The plot itself takes a backseat to the marvelous special effects (although some of the effects in the very beginning of the movie are terrible, so much so that I initially thought I was viewing some sort of mid-90s video game CGI). It's certainly not a bad plot, and it's filled with many interesting sci-fi concepts befitting a Star Trek episode. However, some of the reasoning behind what's happening on screen is frankly a bit of a stretch, even by the standards of Star Trek's more out-there episodes. Moreover, there simply isn't a whole lot of action going on. Most of the film is spent on board the Enterprise, watching events unfold as the crew themselves do, and that primarily consists of viewing the V'ger from different angles (hence why I gave special effects first priority in this review, which is unusual). Style over substance is usually a pejorative, but when the effects are this well-made, I'm willing to accept less action in the script.
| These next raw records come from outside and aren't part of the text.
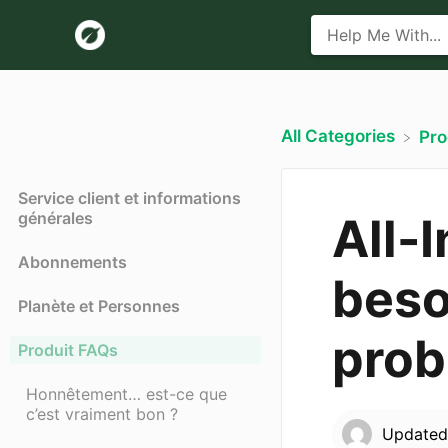
All Categories
​Pr
Service client et informations
générales
All-
Abonnements
beso
Planète et Personnes
prob
Produit FAQs
Honnêtement… est-ce que
c’est vraiment bon ?
Update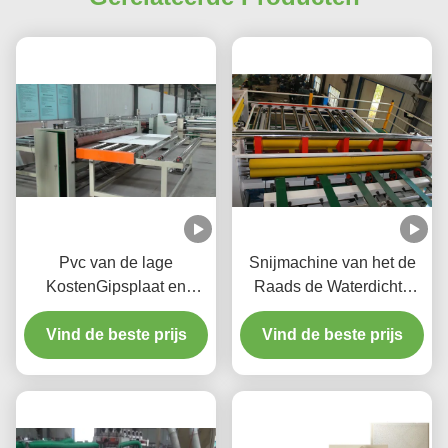
Pvc van de lage
Snijmachine van het de
KostenGipsplaat en
Raads de Waterdichte
HUISDIER het Lamineren
Valse Plafond van het
Vind de beste prijs
Lijn met Knipsel en
hoge Capaciteitsgips
Vind de beste prijs
Verpakkingssysteem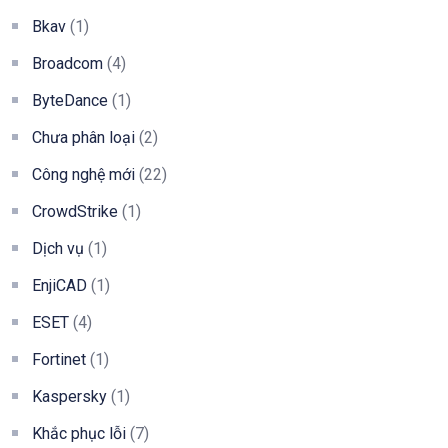
Bkav
(1)
Broadcom
(4)
ByteDance
(1)
Chưa phân loại
(2)
Công nghệ mới
(22)
CrowdStrike
(1)
Dịch vụ
(1)
EnjiCAD
(1)
ESET
(4)
Fortinet
(1)
Kaspersky
(1)
Khắc phục lỗi
(7)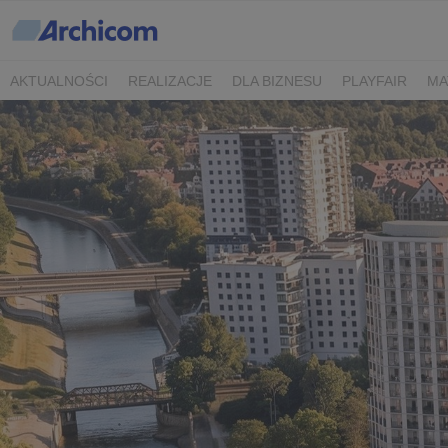
AKTUALNOŚCI
REALIZACJE
DLA BIZNESU
PLAYFAIR
MA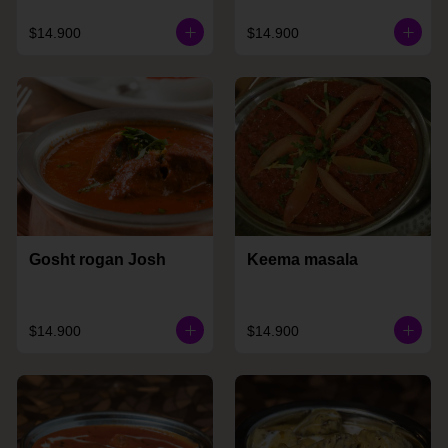
$14.900
$14.900
Gosht rogan Josh
Keema masala
$14.900
$14.900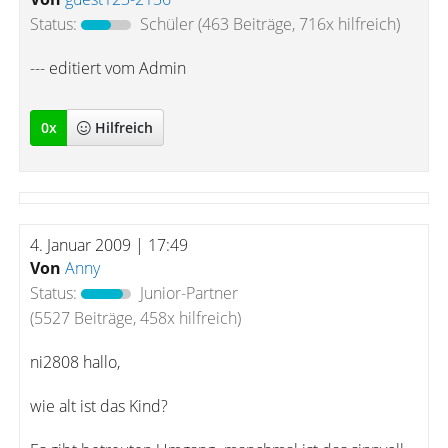
Status:
Schüler
(463 Beiträge, 716x hilfreich)
--- editiert vom Admin
0
x
Hilfreich
4. Januar 2009 | 17:49
Von
Anny
Status:
Junior-Partner
(5527 Beiträge, 458x hilfreich)
ni2808 hallo,
wie alt ist das Kind?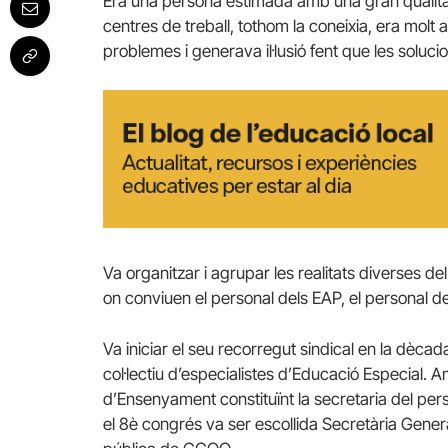
Era una persona estimada amb una gran qualitat
centres de treball, tothom la coneixia, era molt 
problemes i generava il·lusió fent que les soluci
Va organitzar i agrupar les realitats diverses 
on conviuen el personal dels EAP, el personal de n
Va iniciar el seu recorregut sindical en la dèca
col·lectiu d’especialistes d’Educació Especial.
d’Ensenyament constituïnt la secretaria del pers
el 8è congrés va ser escollida Secretària Gener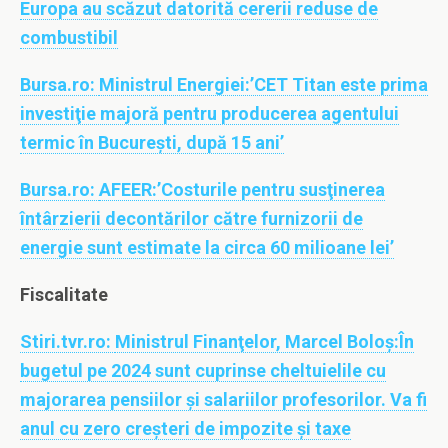
Europa au scăzut datorită cererii reduse de
combustibil
Bursa.ro:
Ministrul Energiei:’CET Titan este prima
investiţie majoră pentru producerea agentului
termic în Bucureşti, după 15 ani’
Bursa.ro:
AFEER:’Costurile pentru susţinerea
întârzierii decontărilor către furnizorii de
energie sunt estimate la circa 60 milioane lei’
Fiscalitate
Stiri.tvr.ro:
Ministrul Finanţelor, Marcel Boloş:În
bugetul pe 2024 sunt cuprinse cheltuielile cu
majorarea pensiilor și salariilor profesorilor. Va fi
anul cu zero creşteri de impozite şi taxe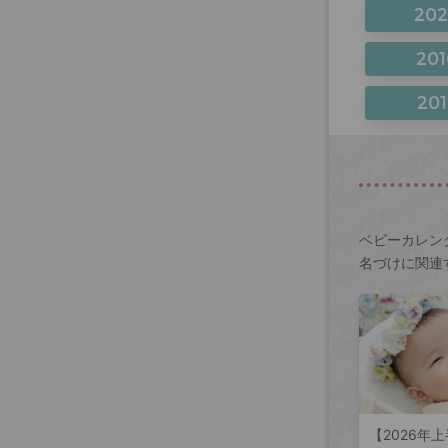
20
201
201
ベビーカレン
名づけに関連
【2026年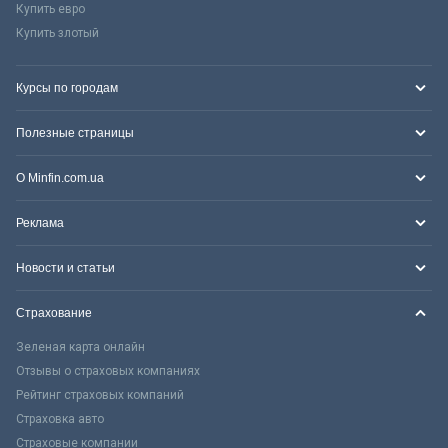
Купить евро
Купить злотый
Курсы по городам
Полезные страницы
О Minfin.com.ua
Реклама
Новости и статьи
Страхование
Зеленая карта онлайн
Отзывы о страховых компаниях
Рейтинг страховых компаний
Страховка авто
Страховые компании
Less action than the typical Star Trek episode does not imply however that the show's core themes are absent. [SPOILERS: In its search for a creator, the V'ger proves itself to be not all that different from the "carbon units infecting the Enterprise. " It too, seeks the meaning of life and its God. Another sci-fi theme is the juxtaposition of an infinitely superior or more powerful race--in this case a sentient machine--with the notion that it's less mature than the humans who are so much weaker than it. The idea that the crew of the Enterprise are just the playthings of some celestial schoolboy was toyed around in the tv series. The decision to have this far-fetched sentient computer be the product of man was an interesting one, and V'ger being just Voyager 6 was a good way to ground the big ideas in something more familiar, or down-to-earth. It's still quite a big leap, as mentioned earlier, but this help swallow the pill.]
Critics may find the somewhat slower pacing boring, but it never felt as such to me. The movie stands in stark contrast to TNG, which in at least the little I've seen of it so far, makes me want to fall asleep. Watching this movie filled me with excitement and wonder from start to finish. Between the great acting, the sense of awe and adventure, and the lofty sci-fi concepts and their implications about the human spirit, I thoroughly enjoyed Star Trek: The Motion Picture. It deserves at least a 7, I would even venture as high as an 8/10.